## INSTRUCTION:
Change "جشنواره" to "فستیوال" in the stretch from the line containing "همسرش کمی قبل" through the line containing "راه رها شد.", and write out those lines again with nothing else altered.

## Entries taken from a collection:

>>>

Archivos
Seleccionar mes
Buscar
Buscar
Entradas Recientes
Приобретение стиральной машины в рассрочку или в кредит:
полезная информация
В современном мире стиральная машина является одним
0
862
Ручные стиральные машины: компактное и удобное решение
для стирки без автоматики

<<<
>>>

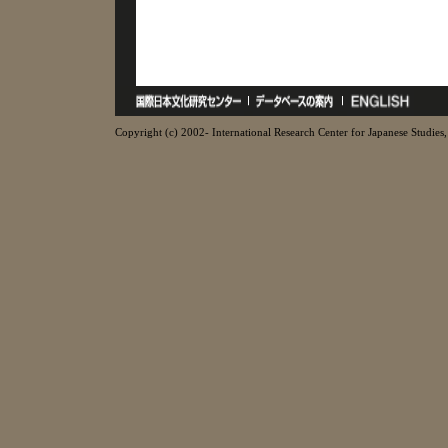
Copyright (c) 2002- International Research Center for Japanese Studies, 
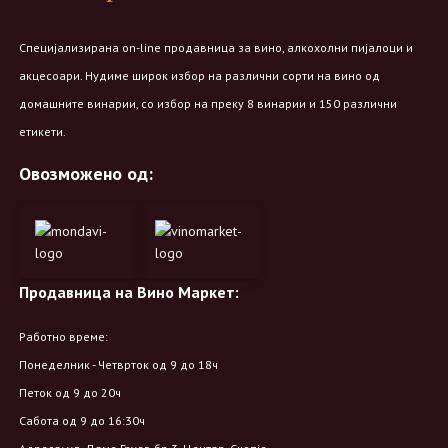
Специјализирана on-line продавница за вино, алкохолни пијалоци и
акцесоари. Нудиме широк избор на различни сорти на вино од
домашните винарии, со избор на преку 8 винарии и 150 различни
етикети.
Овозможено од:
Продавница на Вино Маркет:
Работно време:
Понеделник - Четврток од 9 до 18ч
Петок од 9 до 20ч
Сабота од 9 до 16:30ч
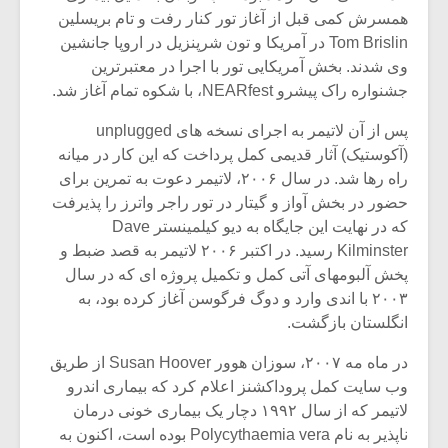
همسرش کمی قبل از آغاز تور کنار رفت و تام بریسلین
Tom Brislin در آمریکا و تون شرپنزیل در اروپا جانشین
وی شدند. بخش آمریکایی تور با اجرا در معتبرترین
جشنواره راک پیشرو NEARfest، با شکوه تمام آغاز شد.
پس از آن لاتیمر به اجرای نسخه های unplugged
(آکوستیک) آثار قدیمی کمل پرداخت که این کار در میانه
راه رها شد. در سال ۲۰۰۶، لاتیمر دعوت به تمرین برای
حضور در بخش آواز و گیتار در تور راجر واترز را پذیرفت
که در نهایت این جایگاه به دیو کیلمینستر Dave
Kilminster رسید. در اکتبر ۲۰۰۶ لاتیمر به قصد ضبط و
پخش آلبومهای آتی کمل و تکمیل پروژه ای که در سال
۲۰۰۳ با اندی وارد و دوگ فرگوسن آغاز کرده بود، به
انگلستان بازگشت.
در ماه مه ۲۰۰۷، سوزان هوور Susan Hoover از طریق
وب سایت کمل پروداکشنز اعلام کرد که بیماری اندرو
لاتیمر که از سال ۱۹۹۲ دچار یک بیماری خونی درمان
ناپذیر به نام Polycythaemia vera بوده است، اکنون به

<<<

## THE ANSWER:
همسرش کمی قبل از آغاز تور کنار رفت و تام بریسلین
Tom Brislin در آمریکا و تون شرپنزیل در اروپا جانشین
وی شدند. بخش آمریکایی تور با اجرا در معتبرترین
فستیوال راک پیشرو NEARfest، با شکوه تمام آغاز شد.
پس از آن لاتیمر به اجرای نسخه های unplugged
(آکوستیک) آثار قدیمی کمل پرداخت که این کار در میانه
راه رها شد. در سال ۲۰۰۶، لاتیمر دعوت به تمرین برای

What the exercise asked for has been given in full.